Many colleges and universities are wrestling with their fall academic calendars as they worry about how to reopen campuses amid a deadly pandemic that could produce a second wave of novel coronavirus infections. The public University of South Carolina has staked out an intriguing plan:

Bring students back to campus in August, teach in person for three months and switch to remote instruction after Thanksgiving.

Schools nationwide face extraordinary pressure to reopen campuses to ensure they maintain enrollment and collect tuition revenue. But many are delaying announcements about fall plans until June or July as they game out tricky scenarios about how to house and teach students without running undue health risks.

The state flagship university in South Carolina, which ordinarily enrolls about 34,000 students on its campus in Columbia, announced May 6 it intends to bring students back in August. On Sunday, the university followed up with a plan to run a compressed semester that cancels a usual two-day break on Oct. 15 and 16 in the interest of minimizing the chances student travel will spread the virus.

“I realize that students and faculty look forward to getting away and recharging in the middle of the semester, and I appreciate that many of you will not be pleased with the decision to cancel Fall Break,” university President Bob Caslen wrote in a message to the community. “These changes are part of the new normal that all of us must embrace as we return to campus for work and study, and they are necessary for us to successfully resume in-person instruction. Most importantly, they reflect our top priority: your health, safety and wellbeing.”

Caslen wrote that the plan to switch to online instruction after Thanksgiving is meant to avoid a potential public health threat. The university’s “best current modeling predicts a spike in cases of COVID-19 at the beginning of December, which also will likely coincide with traditional flu season,” he wrote.

The South Carolina calendar calls for students to start in Columbia on Aug. 20 with face-to-face instruction ending Nov. 24. From that point, classes and exams will held remotely until the semester ends Dec. 14.

Whether and how universities such as South Carolina can resume intercollegiate sports, including high-profile college football, remains an open question. The South Carolina Gamecocks are scheduled to open their football season Sept. 5 against Coastal Carolina University and end Nov. 28 — two days after Thanksgiving — in a matchup with cross-state rival Clemson University.

Caslen’s announcement Sunday made no mention of football. University officials have said their top concern is campus health and safety.

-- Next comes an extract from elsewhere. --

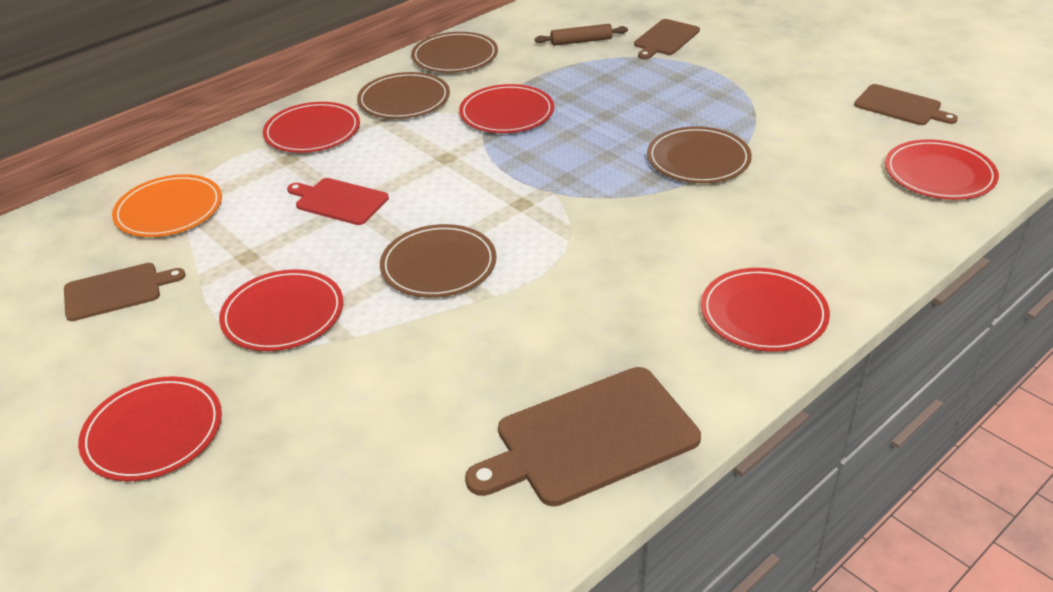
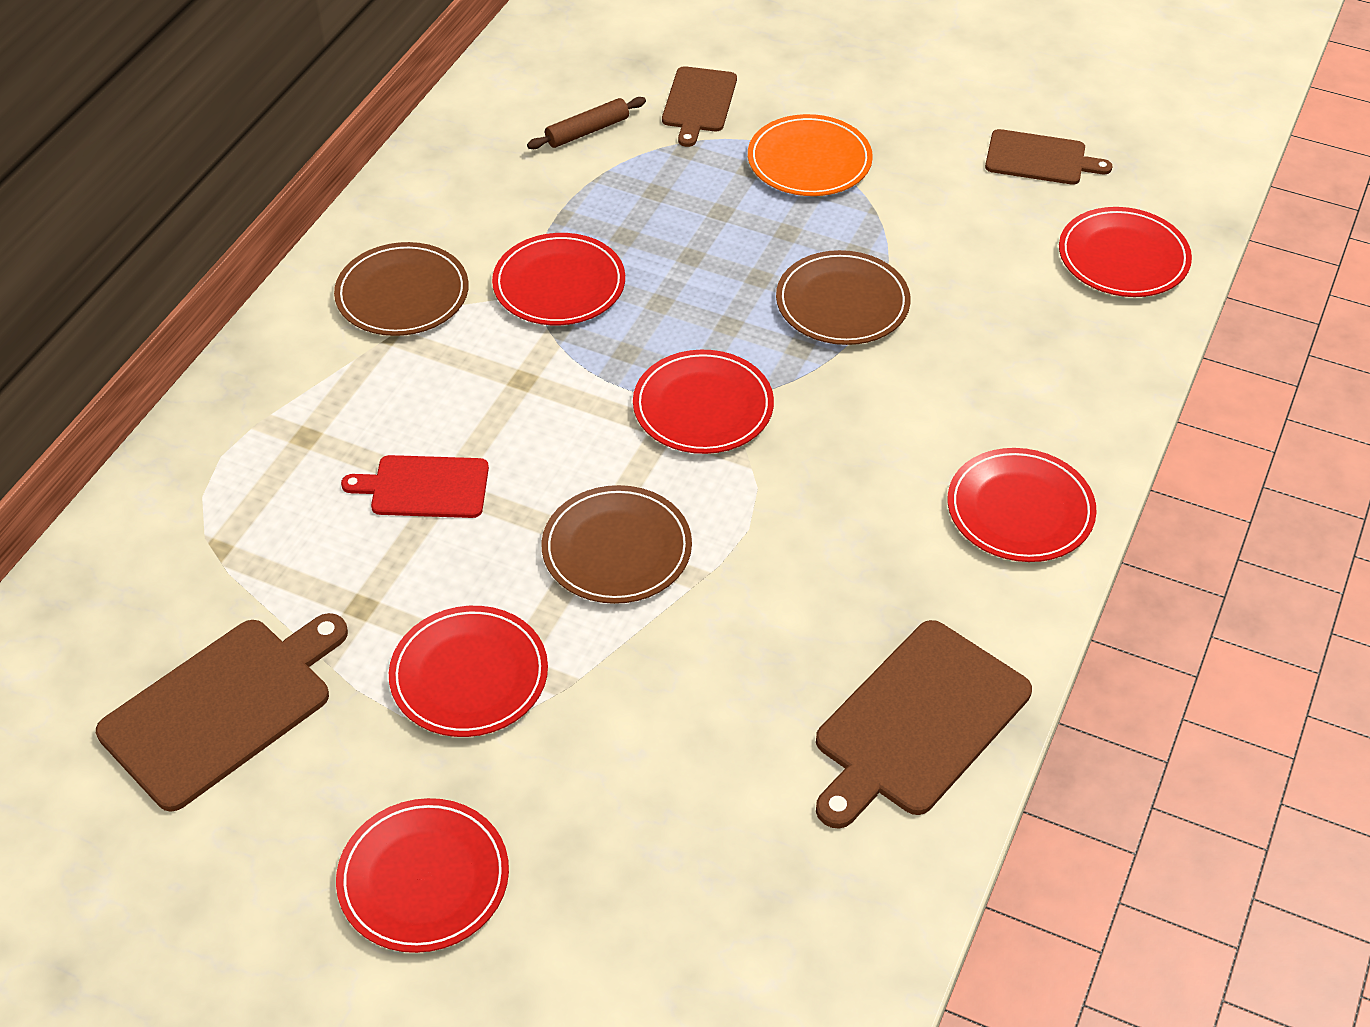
camera: 25 degrees left, 10 degrees up
brown cutting board [64,263,186,321] -> brown cutting board [96,613,348,812], size x1.65
orange plate [112,174,222,237] -> orange plate moved to [748,114,873,196]
red plate [263,102,360,153] -> red plate moved to [633,350,774,454]
brown plate [411,32,498,73] -> none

A retired Army lieutenant general, Caslen took office at South Carolina last year after serving as superintendent of the U.S. Military Academy.

On Monday, the University of Notre Dame said it plans to bring students back for a semester to start on Aug. 10. That is two weeks earlier than normal. The private Catholic research university in Indiana, with more than 12,000 students, will forgo a fall break and end its semester before Thanksgiving.

Last week Marquette University also announced a plan that resembles South Carolina’s. The private Jesuit university in Milwaukee, with more than 11,000 students, said Friday it intends to start undergraduate classes on campus in late August if public health conditions permit. It will halt in-person instruction Nov. 24.

“Students then will have the opportunity to move out for the semester prior to the Thanksgiving holiday,” Marquette wrote Friday in a message to its community. Final exams would be conducted remotely.

California State University, the largest four-year public university system in the country, said last week it plans to open with most classes in a remote format for its 482,000 students. Cal State’s chancellor, Timothy White, told the online news site EdSource: “We feel that we’re taking the right prudent approach, to be prepared for the worst and hoping for the best.”

Susan Svrluga contributed to this report.